◆ **Task description**: Below are the records; copy each line in them that holds the word "Metal".

BEGIN Input records

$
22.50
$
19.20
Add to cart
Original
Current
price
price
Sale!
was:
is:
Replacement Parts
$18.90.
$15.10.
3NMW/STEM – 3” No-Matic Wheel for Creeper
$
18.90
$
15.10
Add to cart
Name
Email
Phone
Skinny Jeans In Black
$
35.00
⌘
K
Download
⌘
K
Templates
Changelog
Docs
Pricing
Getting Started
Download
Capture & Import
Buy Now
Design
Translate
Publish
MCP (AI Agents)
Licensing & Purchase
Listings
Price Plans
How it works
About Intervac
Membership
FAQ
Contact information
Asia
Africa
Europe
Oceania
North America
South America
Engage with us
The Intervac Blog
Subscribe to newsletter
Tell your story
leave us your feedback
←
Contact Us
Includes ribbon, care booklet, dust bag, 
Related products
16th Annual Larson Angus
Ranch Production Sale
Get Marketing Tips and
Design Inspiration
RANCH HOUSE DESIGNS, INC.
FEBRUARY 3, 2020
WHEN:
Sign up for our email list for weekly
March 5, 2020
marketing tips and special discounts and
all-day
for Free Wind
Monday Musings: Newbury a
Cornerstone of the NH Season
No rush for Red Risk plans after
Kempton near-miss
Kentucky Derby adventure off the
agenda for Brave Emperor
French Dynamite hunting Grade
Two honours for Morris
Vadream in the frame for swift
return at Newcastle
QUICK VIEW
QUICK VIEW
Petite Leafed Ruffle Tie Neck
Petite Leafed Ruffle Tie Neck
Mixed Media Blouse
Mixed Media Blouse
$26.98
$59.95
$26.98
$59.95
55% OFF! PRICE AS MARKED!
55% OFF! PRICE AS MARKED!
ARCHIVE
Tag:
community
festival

END Input records
BEGIN Input records

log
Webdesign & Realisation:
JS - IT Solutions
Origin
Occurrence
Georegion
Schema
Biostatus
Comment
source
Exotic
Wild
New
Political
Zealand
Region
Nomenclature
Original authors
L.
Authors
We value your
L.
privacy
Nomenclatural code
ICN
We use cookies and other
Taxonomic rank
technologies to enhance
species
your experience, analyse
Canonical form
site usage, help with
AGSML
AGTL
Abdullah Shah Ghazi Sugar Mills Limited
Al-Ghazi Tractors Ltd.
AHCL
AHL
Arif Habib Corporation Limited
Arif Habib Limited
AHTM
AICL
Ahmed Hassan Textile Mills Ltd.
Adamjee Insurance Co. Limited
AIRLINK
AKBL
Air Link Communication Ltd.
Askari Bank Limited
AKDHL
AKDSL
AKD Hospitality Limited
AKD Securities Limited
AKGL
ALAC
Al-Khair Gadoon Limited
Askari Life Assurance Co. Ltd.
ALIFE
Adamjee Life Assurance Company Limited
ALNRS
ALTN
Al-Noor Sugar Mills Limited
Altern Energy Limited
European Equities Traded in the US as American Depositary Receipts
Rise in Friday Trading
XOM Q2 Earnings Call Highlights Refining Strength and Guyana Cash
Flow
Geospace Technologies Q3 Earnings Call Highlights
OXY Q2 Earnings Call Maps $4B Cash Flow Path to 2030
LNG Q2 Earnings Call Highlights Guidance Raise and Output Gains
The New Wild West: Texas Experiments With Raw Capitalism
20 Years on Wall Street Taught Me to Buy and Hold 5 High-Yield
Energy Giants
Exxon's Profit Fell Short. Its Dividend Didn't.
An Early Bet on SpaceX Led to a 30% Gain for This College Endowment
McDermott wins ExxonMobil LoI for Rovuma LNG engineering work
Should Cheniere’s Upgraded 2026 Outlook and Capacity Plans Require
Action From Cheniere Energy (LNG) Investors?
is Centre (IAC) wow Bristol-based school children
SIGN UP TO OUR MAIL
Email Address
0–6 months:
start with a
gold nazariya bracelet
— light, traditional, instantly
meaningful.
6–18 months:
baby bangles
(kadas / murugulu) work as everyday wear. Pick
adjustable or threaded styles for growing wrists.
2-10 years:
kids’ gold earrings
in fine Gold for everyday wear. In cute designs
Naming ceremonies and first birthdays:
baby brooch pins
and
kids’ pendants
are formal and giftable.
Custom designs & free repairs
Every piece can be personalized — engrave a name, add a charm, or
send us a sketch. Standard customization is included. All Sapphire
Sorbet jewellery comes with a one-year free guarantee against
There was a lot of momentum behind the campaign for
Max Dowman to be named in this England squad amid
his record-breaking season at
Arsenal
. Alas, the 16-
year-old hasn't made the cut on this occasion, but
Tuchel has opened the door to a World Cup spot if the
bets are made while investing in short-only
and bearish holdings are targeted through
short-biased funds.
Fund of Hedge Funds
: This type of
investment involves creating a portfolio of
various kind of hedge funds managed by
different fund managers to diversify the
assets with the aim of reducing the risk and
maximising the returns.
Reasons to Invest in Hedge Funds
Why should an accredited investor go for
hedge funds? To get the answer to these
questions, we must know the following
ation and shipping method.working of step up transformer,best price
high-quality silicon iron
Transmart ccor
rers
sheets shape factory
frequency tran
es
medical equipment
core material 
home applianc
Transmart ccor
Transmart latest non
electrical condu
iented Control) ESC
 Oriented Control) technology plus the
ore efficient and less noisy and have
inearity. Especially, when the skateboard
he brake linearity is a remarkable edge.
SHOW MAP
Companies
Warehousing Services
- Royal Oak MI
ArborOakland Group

END Input records
BEGIN Input records

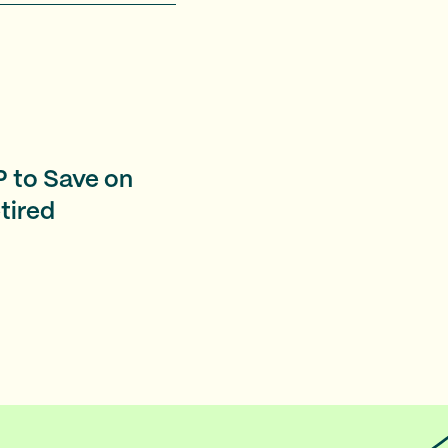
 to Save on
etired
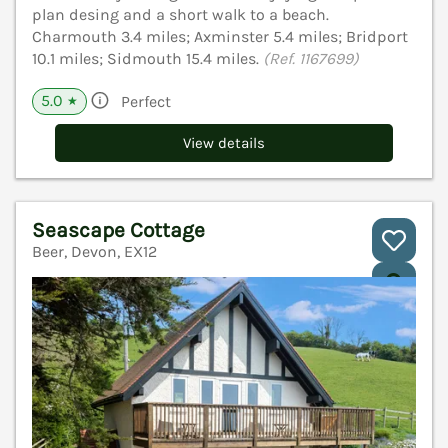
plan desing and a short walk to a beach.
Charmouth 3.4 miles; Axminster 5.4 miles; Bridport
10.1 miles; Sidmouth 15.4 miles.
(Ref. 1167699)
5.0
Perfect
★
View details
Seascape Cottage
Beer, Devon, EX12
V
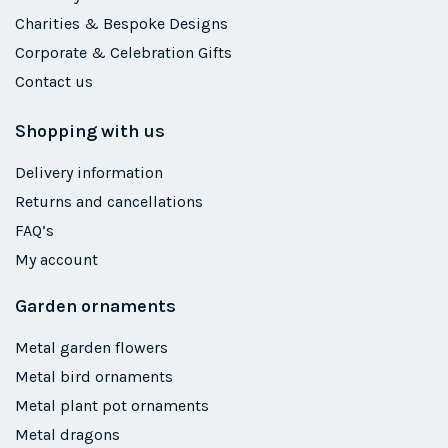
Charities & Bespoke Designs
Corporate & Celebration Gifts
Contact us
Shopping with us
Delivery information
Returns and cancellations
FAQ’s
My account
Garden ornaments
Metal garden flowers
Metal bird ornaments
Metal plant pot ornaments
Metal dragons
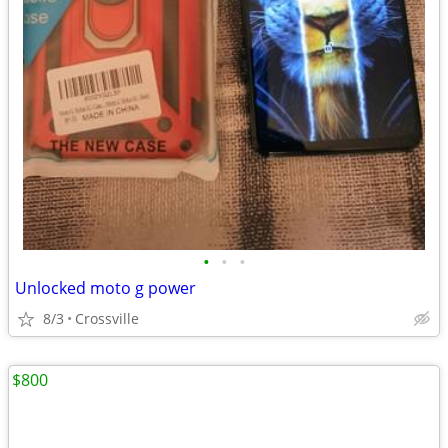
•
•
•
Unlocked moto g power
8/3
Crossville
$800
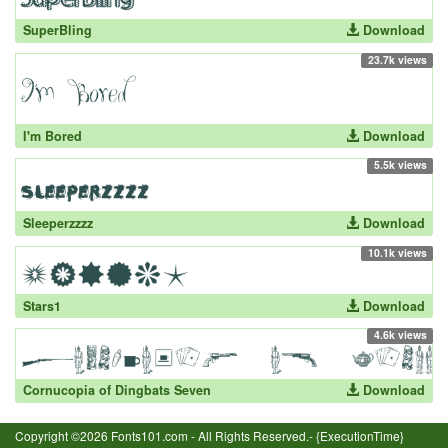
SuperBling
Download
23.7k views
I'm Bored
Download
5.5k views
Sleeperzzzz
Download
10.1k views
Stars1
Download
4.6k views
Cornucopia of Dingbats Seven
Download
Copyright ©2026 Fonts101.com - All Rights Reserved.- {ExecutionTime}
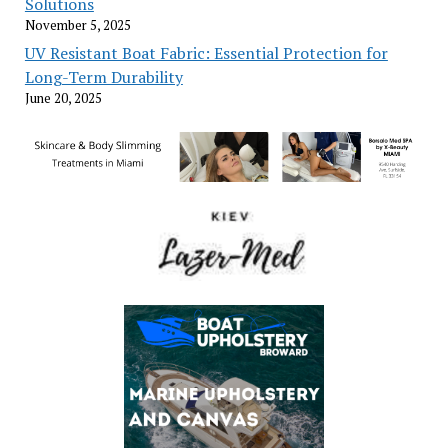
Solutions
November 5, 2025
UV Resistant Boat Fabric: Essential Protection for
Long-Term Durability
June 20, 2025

END Input records

◆ **Written solution**:
Metal garden flowers
Metal bird ornaments
Metal plant pot ornaments
Metal dragons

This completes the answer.